Glee: I think the relationship between gay Kurt and his father is the single best thing about this show. I came to tears at that final scene. The writers are playing it really really well. I'm so done with Rachel though, and her not-boyfriend. And WTF Wheelchair Kid, way to be overly self-righteous and snotty to Asian Girl. Are you only going to date people with disabilities? And not even real ones, but stuttering of all things? Shithead.

Top Chef recap: Finally that Woman Goes Home.

Every season, it gets to be sorta towards the end of Top Chef, I'm watching the intro to the show, and I cannot remember who at least a third of those people are. With this season, I wish I could forget almost all of them. From the beginning, it's been just waiting and waiting and waiting for the competition to get down to the final four. KJMB. JKBM, MKBJ. BKMJ. Wish we could have done a double elimination on this show.

Data to process

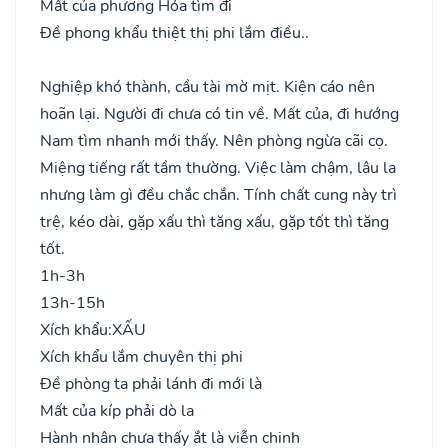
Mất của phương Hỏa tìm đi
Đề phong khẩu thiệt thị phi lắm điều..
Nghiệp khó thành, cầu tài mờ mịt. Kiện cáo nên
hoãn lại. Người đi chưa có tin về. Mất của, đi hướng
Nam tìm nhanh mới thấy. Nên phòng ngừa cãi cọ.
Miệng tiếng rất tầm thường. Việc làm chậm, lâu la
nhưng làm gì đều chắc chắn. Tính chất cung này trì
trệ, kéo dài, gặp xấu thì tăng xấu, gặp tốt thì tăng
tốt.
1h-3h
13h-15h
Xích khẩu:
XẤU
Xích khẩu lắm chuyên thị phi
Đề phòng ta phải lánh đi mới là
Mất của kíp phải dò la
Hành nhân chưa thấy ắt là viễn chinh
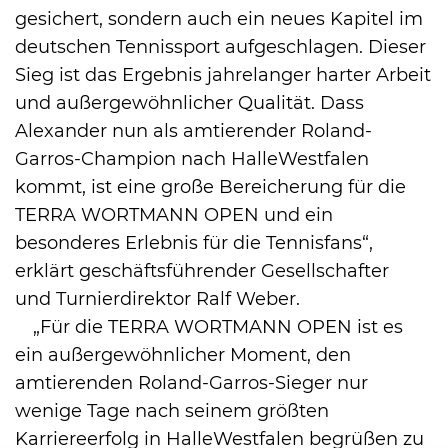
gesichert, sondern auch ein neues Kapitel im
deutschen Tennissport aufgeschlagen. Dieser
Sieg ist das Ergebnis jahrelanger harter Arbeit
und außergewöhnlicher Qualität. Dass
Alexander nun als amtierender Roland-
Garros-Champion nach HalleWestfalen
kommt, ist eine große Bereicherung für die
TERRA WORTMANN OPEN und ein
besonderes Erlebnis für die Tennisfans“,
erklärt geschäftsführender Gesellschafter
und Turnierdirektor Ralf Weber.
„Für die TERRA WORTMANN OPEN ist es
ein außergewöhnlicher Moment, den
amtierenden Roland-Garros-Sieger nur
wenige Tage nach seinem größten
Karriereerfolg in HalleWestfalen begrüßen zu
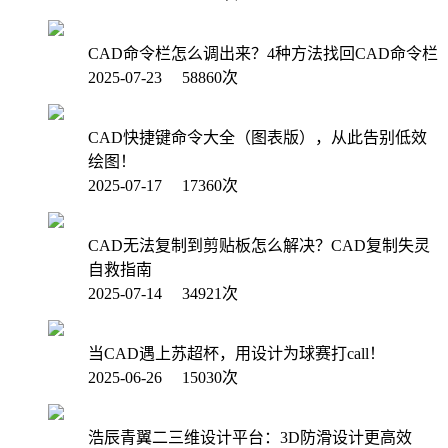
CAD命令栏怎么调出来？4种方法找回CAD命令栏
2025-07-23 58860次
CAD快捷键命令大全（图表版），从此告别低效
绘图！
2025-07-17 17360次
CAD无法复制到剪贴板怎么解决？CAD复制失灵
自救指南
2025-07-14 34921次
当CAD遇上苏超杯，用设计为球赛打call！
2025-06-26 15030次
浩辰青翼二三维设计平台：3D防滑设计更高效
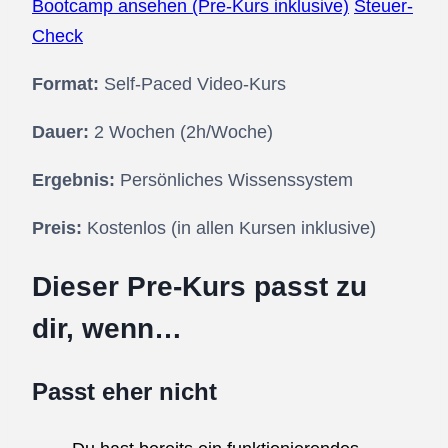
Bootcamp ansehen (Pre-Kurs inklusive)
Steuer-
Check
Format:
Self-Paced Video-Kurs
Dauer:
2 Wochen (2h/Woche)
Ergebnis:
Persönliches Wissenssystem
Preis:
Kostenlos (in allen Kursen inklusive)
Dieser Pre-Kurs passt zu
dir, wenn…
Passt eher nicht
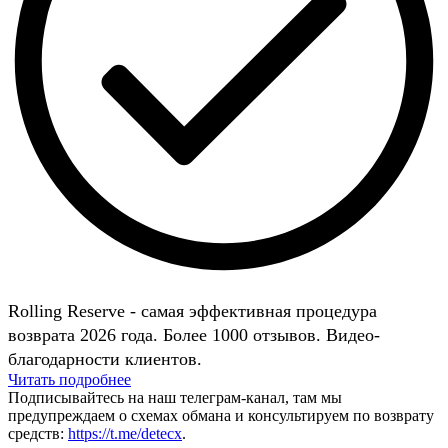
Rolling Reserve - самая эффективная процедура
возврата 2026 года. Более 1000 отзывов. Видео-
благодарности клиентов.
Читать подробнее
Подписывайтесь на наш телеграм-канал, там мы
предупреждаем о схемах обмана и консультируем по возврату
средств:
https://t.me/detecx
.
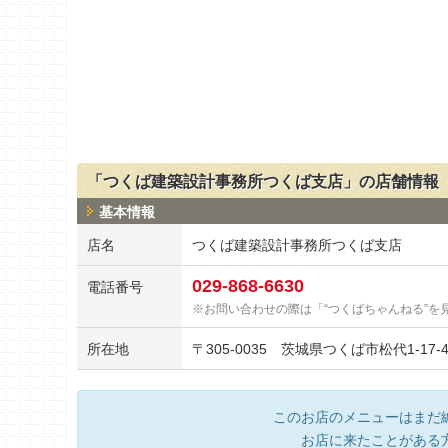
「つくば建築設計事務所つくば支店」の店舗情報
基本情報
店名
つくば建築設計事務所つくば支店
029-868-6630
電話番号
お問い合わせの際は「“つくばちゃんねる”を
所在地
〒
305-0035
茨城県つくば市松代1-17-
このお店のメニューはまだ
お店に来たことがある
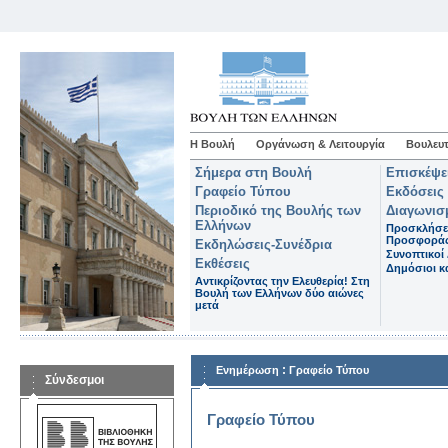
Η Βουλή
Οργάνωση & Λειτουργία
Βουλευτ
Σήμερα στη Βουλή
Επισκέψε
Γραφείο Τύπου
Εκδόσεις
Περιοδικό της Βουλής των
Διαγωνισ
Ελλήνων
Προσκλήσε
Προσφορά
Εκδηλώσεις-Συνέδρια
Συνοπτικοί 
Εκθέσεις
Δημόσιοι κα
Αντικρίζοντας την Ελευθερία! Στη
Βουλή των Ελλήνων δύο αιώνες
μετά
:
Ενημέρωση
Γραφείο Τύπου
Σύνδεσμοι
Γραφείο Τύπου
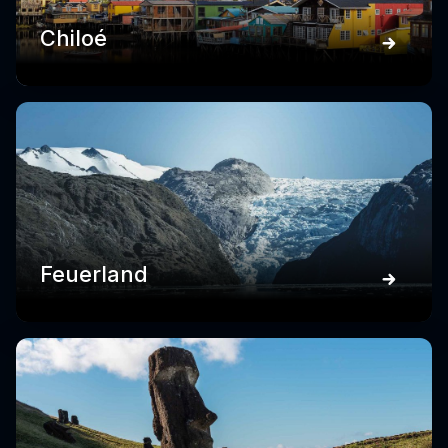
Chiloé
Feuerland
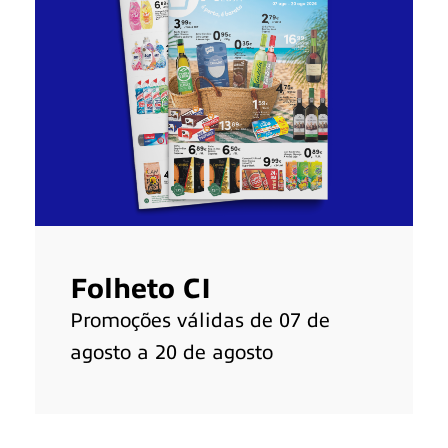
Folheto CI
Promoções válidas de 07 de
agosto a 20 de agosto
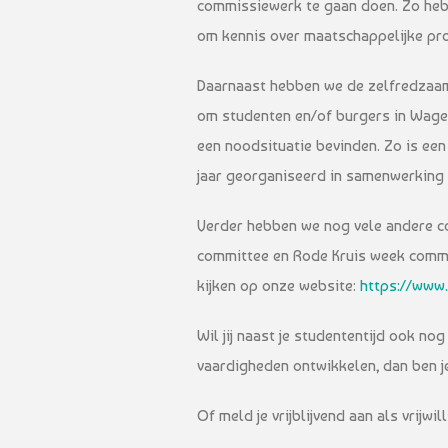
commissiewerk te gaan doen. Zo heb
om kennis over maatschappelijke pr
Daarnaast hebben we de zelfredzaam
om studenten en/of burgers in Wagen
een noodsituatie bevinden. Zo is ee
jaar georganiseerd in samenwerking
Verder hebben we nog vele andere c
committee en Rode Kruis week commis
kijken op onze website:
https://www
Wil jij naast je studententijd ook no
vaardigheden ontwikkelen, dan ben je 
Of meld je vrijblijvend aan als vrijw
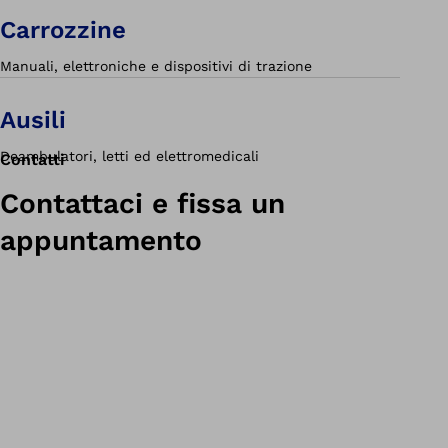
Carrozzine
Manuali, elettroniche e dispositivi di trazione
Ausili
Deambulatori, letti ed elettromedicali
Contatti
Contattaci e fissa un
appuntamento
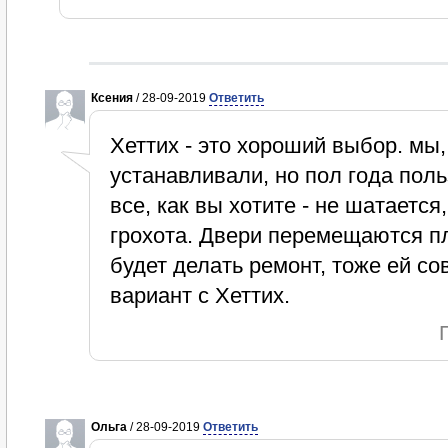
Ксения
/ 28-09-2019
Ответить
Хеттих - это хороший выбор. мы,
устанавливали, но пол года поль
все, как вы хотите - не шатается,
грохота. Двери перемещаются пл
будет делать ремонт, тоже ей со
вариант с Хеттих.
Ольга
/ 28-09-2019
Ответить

Problems and tasks
1. In the TV recap, what does the writer call the single best thing about Glee?
2. Write out the rows, starting with the line that contains "Rolling Reserve - самая эффективная процедура" and continuing through the end of the rows, leaving out the pictures.

Answers by item
1. The relationship between gay Kurt and his father.

2.
Rolling Reserve - самая эффективная процедура
возврата 2026 года. Более 1000 отзывов. Видео-
благодарности клиентов.
Читать подробнее
Подписывайтесь на наш телеграм-канал, там мы
предупреждаем о схемах обмана и консультируем по возврату
средств:
https://t.me/detecx
.
「つくば建築設計事務所つくば支店」の店舗情報
基本情報
店名
つくば建築設計事務所つくば支店
029-868-6630
電話番号
お問い合わせの際は「“つくばちゃんねる”を
所在地
〒
305-0035
茨城県つくば市松代1-17-
このお店のメニューはまだ
お店に来たことがある
Η Βουλή
Οργάνωση & Λειτουργία
Βουλευτ
Σήμερα στη Βουλή
Επισκέψε
Γραφείο Τύπου
Εκδόσεις
Περιοδικό της Βουλής των
Διαγωνισ
Ελλήνων
Προσκλήσε
Προσφορά
Εκδηλώσεις-Συνέδρια
Συνοπτικοί 
Εκθέσεις
Δημόσιοι κα
Αντικρίζοντας την Ελευθερία! Στη
Βουλή των Ελλήνων δύο αιώνες
μετά
:
Ενημέρωση
Γραφείο Τύπου
Σύνδεσμοι
Γραφείο Τύπου
Chiloé
Feuerland
Folheto CI
Promoções válidas de 07 de
agosto a 20 de agosto
commissiewerk te gaan doen. Zo heb
om kennis over maatschappelijke pr
Daarnaast hebben we de zelfredzaam
om studenten en/of burgers in Wagen
een noodsituatie bevinden. Zo is ee
jaar georganiseerd in samenwerking
Verder hebben we nog vele andere c
committee en Rode Kruis week commis
kijken op onze website:
https://www
Wil jij naast je studententijd ook no
vaardigheden ontwikkelen, dan ben je 
Of meld je vrijblijvend aan als vrijw
Carrozzine
Manuali, elettroniche e dispositivi di trazione
Ausili
Deambulatori, letti ed elettromedicali
Contatti
Contattaci e fissa un
appuntamento
Ксения
/ 28-09-2019
Ответить
Хеттих - это хороший выбор. мы,
устанавливали, но пол года поль
все, как вы хотите - не шатается,
грохота. Двери перемещаются пл
будет делать ремонт, тоже ей со
вариант с Хеттих.
Ольга
/ 28-09-2019
Ответить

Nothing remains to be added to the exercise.